The Homicidal Irony That Shadowed Jesse Hill Ford
The Fledgling Writer
Jesse Hill Ford, Jr was born in 1928 in Troy, Alabama. He was named after his father, Jesse Ford, Sr. a drugstore manager. His mother, Lucile Ford, was an elementary school teacher.
By the time he was in second grade, Jesse's talent for writing was evident. At the young age of seven, Jesse wrote two essays that impressed his teacher. The teenaged Jesse contributed to and edited his high school newspaper, The BELL, and played on the high school football team.
Poet Donald Davidson, a member of the Agrarian movement that advocated a return to an agricultural lifestyle, mentored the fledgling writer.
After graduating from college in 1951, Jesse married the bespectacled and bubbly Sally Davis. He soon joined the United States Navy and later served in the Korean War.

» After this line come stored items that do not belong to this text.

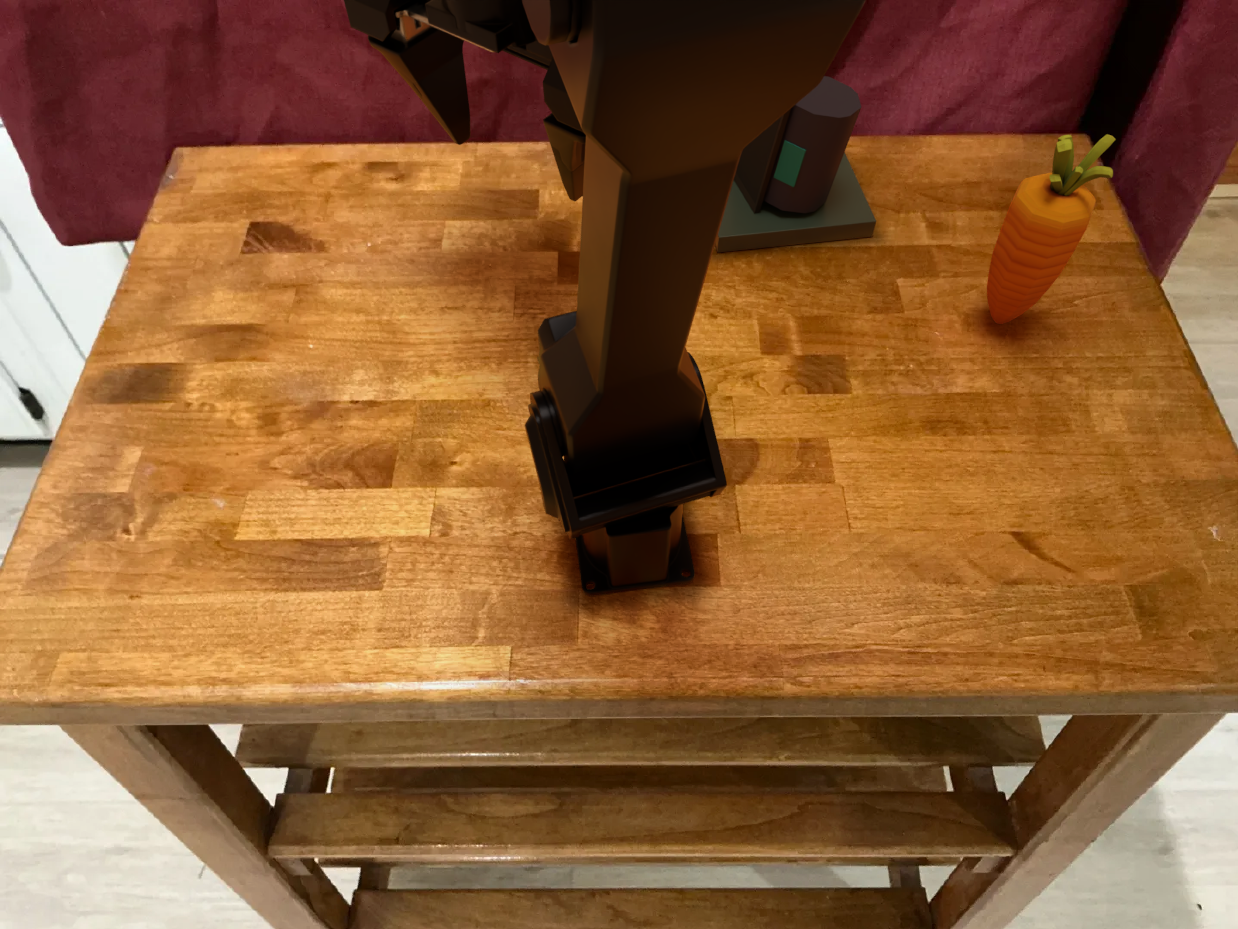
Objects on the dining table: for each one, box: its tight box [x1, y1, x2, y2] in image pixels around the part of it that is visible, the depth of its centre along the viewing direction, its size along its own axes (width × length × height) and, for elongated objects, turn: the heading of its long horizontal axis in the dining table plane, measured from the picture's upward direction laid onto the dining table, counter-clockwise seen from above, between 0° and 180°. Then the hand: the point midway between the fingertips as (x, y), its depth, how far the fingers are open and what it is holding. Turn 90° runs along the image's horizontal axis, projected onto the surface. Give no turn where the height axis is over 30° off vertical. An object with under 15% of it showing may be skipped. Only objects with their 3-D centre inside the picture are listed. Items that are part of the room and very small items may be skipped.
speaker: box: [734, 75, 862, 213], centre depth 66 cm, size 8×6×10 cm
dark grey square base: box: [714, 151, 877, 253], centre depth 70 cm, size 10×12×3 cm
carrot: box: [986, 134, 1117, 325], centre depth 57 cm, size 5×5×15 cm
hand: (518, 167), depth 55 cm, fingers open, 9 cm apart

After leaving the military, he was admitted to the University of Florida graduate school.
Jesse received a master's degree in 1955. He then worked in public relations, but, dissatisfied with the business, he yearned to devote all his energies to writing.
In 1955, Jesse and Sally moved to her hometown of Humboldt, Tennessee. There, he wrote full-time. The stay-at-home man without a regular job did not make a positive impression on his neighbors. One Humboldt resident recalled that people would "see him walking to the post office every morning in a sweatshirt and tennis shoes to pick up his mail and they'd say, 'Look, there's that bum again.'"
Despite the criticism, Jesse began getting published. The Surest Thing in Show Business, a short story that appeared in the Atlantic Monthly, won the prestigious magazine's "Atlantic First" award.
CBS aired a play Jesse wrote, The Conversion of Buster Drumwright, in 1960. The next years saw a stream of publication that included both short stories and essays. His first novel, Mountains of Gilead, was published in 1961 and received critical praise.